-- Opening Marker --

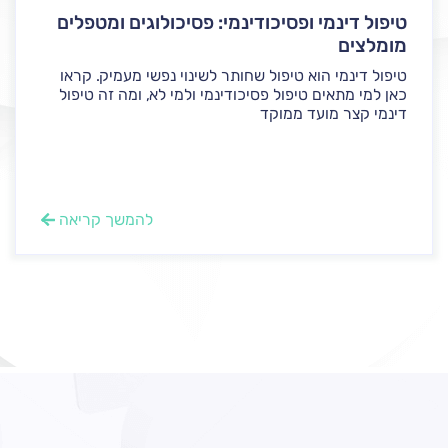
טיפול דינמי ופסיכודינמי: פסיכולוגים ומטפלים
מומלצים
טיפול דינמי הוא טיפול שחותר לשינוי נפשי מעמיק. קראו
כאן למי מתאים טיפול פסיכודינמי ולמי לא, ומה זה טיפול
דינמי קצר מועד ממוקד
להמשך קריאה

-- Closing Marker --
-- Opening Marker --

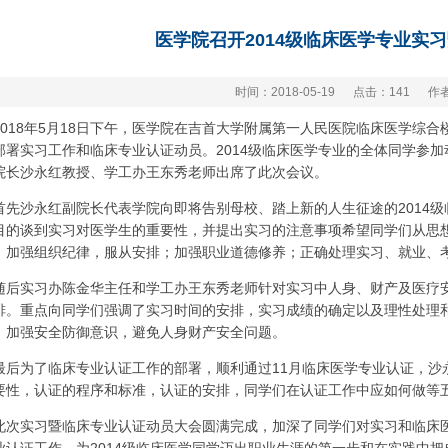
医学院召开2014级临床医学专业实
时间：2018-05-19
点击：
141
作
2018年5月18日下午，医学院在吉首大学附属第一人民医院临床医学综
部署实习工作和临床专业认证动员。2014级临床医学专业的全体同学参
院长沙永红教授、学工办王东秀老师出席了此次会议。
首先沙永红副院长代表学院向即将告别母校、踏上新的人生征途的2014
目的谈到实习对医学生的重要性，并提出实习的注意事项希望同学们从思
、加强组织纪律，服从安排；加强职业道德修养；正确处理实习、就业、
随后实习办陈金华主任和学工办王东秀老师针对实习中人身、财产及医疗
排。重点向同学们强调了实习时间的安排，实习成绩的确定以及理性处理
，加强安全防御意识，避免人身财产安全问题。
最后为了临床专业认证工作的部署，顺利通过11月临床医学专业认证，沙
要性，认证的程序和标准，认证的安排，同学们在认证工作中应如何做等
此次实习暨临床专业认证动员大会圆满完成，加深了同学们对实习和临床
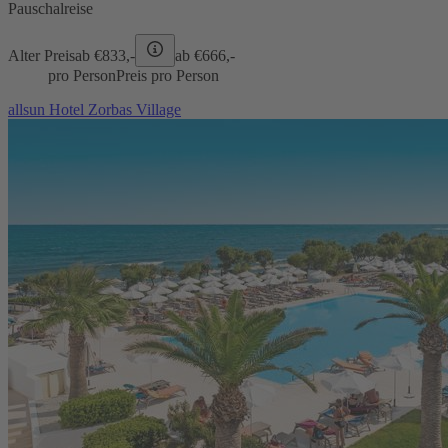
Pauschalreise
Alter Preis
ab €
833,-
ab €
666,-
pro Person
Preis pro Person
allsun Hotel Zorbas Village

-- Closing Marker --
-- Opening Marker --

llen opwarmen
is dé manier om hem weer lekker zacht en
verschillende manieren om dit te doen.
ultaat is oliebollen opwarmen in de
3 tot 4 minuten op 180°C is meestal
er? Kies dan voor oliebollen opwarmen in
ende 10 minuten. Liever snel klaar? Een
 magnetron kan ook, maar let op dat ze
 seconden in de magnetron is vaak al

-- Closing Marker --

Go through the listing above and write out exactly the lines starting with the one holding "טיפול דינמי ופסיכודינמי: פסיכולוגים ומטפלים" and running through the one holding "להמשך קריאה", ends included, and no others.

טיפול דינמי ופסיכודינמי: פסיכולוגים ומטפלים
מומלצים
טיפול דינמי הוא טיפול שחותר לשינוי נפשי מעמיק. קראו
כאן למי מתאים טיפול פסיכודינמי ולמי לא, ומה זה טיפול
דינמי קצר מועד ממוקד
להמשך קריאה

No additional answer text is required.